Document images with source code

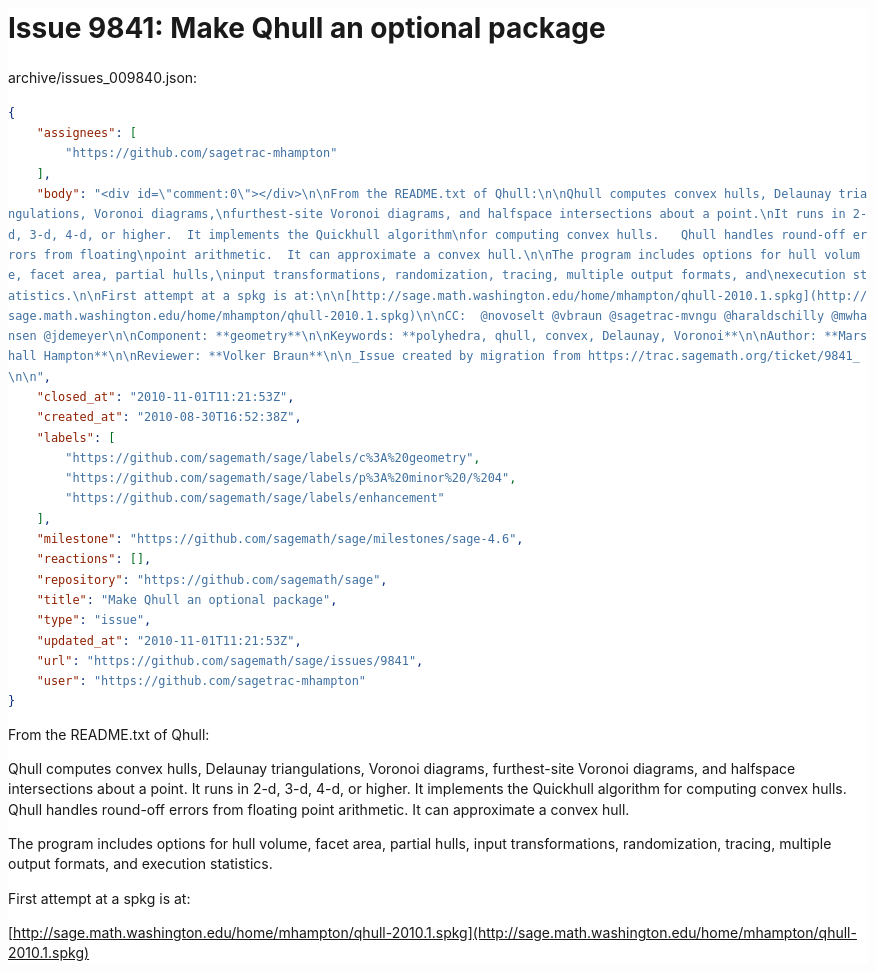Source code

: # Issue 9841: Make Qhull an optional package

archive/issues_009840.json:
```json
{
    "assignees": [
        "https://github.com/sagetrac-mhampton"
    ],
    "body": "<div id=\"comment:0\"></div>\n\nFrom the README.txt of Qhull:\n\nQhull computes convex hulls, Delaunay triangulations, Voronoi diagrams,\nfurthest-site Voronoi diagrams, and halfspace intersections about a point.\nIt runs in 2-d, 3-d, 4-d, or higher.  It implements the Quickhull algorithm\nfor computing convex hulls.   Qhull handles round-off errors from floating\npoint arithmetic.  It can approximate a convex hull.\n\nThe program includes options for hull volume, facet area, partial hulls,\ninput transformations, randomization, tracing, multiple output formats, and\nexecution statistics.\n\nFirst attempt at a spkg is at:\n\n[http://sage.math.washington.edu/home/mhampton/qhull-2010.1.spkg](http://sage.math.washington.edu/home/mhampton/qhull-2010.1.spkg)\n\nCC:  @novoselt @vbraun @sagetrac-mvngu @haraldschilly @mwhansen @jdemeyer\n\nComponent: **geometry**\n\nKeywords: **polyhedra, qhull, convex, Delaunay, Voronoi**\n\nAuthor: **Marshall Hampton**\n\nReviewer: **Volker Braun**\n\n_Issue created by migration from https://trac.sagemath.org/ticket/9841_\n\n",
    "closed_at": "2010-11-01T11:21:53Z",
    "created_at": "2010-08-30T16:52:38Z",
    "labels": [
        "https://github.com/sagemath/sage/labels/c%3A%20geometry",
        "https://github.com/sagemath/sage/labels/p%3A%20minor%20/%204",
        "https://github.com/sagemath/sage/labels/enhancement"
    ],
    "milestone": "https://github.com/sagemath/sage/milestones/sage-4.6",
    "reactions": [],
    "repository": "https://github.com/sagemath/sage",
    "title": "Make Qhull an optional package",
    "type": "issue",
    "updated_at": "2010-11-01T11:21:53Z",
    "url": "https://github.com/sagemath/sage/issues/9841",
    "user": "https://github.com/sagetrac-mhampton"
}
```
<div id="comment:0"></div>

From the README.txt of Qhull:

Qhull computes convex hulls, Delaunay triangulations, Voronoi diagrams,
furthest-site Voronoi diagrams, and halfspace intersections about a point.
It runs in 2-d, 3-d, 4-d, or higher.  It implements the Quickhull algorithm
for computing convex hulls.   Qhull handles round-off errors from floating
point arithmetic.  It can approximate a convex hull.

The program includes options for hull volume, facet area, partial hulls,
input transformations, randomization, tracing, multiple output formats, and
execution statistics.

First attempt at a spkg is at:

[http://sage.math.washington.edu/home/mhampton/qhull-2010.1.spkg](http://sage.math.washington.edu/home/mhampton/qhull-2010.1.spkg)
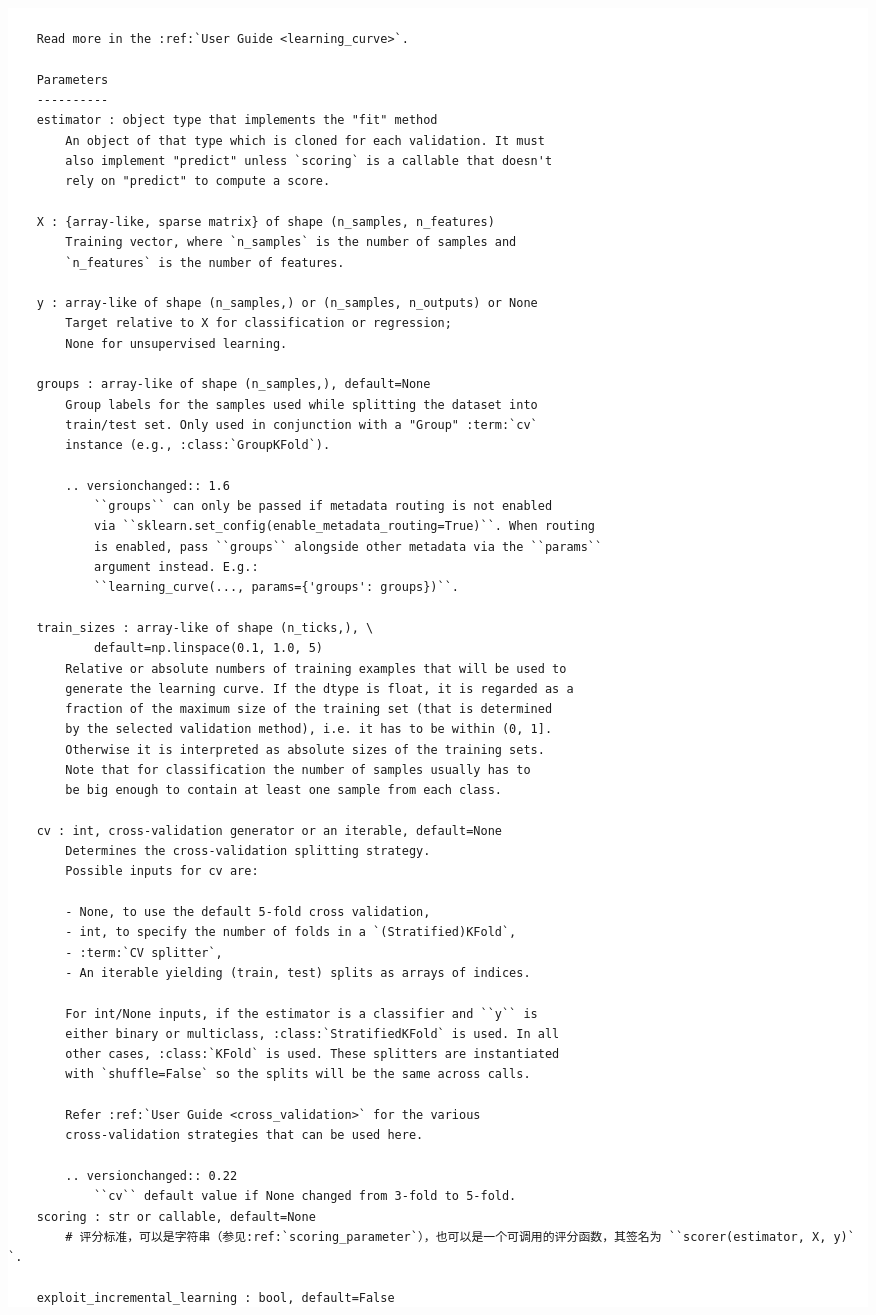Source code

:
 ```

    Read more in the :ref:`User Guide <learning_curve>`.

    Parameters
    ----------
    estimator : object type that implements the "fit" method
        An object of that type which is cloned for each validation. It must
        also implement "predict" unless `scoring` is a callable that doesn't
        rely on "predict" to compute a score.

    X : {array-like, sparse matrix} of shape (n_samples, n_features)
        Training vector, where `n_samples` is the number of samples and
        `n_features` is the number of features.

    y : array-like of shape (n_samples,) or (n_samples, n_outputs) or None
        Target relative to X for classification or regression;
        None for unsupervised learning.

    groups : array-like of shape (n_samples,), default=None
        Group labels for the samples used while splitting the dataset into
        train/test set. Only used in conjunction with a "Group" :term:`cv`
        instance (e.g., :class:`GroupKFold`).

        .. versionchanged:: 1.6
            ``groups`` can only be passed if metadata routing is not enabled
            via ``sklearn.set_config(enable_metadata_routing=True)``. When routing
            is enabled, pass ``groups`` alongside other metadata via the ``params``
            argument instead. E.g.:
            ``learning_curve(..., params={'groups': groups})``.

    train_sizes : array-like of shape (n_ticks,), \
            default=np.linspace(0.1, 1.0, 5)
        Relative or absolute numbers of training examples that will be used to
        generate the learning curve. If the dtype is float, it is regarded as a
        fraction of the maximum size of the training set (that is determined
        by the selected validation method), i.e. it has to be within (0, 1].
        Otherwise it is interpreted as absolute sizes of the training sets.
        Note that for classification the number of samples usually has to
        be big enough to contain at least one sample from each class.

    cv : int, cross-validation generator or an iterable, default=None
        Determines the cross-validation splitting strategy.
        Possible inputs for cv are:

        - None, to use the default 5-fold cross validation,
        - int, to specify the number of folds in a `(Stratified)KFold`,
        - :term:`CV splitter`,
        - An iterable yielding (train, test) splits as arrays of indices.

        For int/None inputs, if the estimator is a classifier and ``y`` is
        either binary or multiclass, :class:`StratifiedKFold` is used. In all
        other cases, :class:`KFold` is used. These splitters are instantiated
        with `shuffle=False` so the splits will be the same across calls.

        Refer :ref:`User Guide <cross_validation>` for the various
        cross-validation strategies that can be used here.

        .. versionchanged:: 0.22
            ``cv`` default value if None changed from 3-fold to 5-fold.
    scoring : str or callable, default=None
        # 评分标准，可以是字符串（参见:ref:`scoring_parameter`），也可以是一个可调用的评分函数，其签名为 ``scorer(estimator, X, y)``.

    exploit_incremental_learning : bool, default=False
```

[Task instructions] Filter the data above, keeping only lines that include the string "each".

[Task result]
        An object of that type which is cloned for each validation. It must
        be big enough to contain at least one sample from each class.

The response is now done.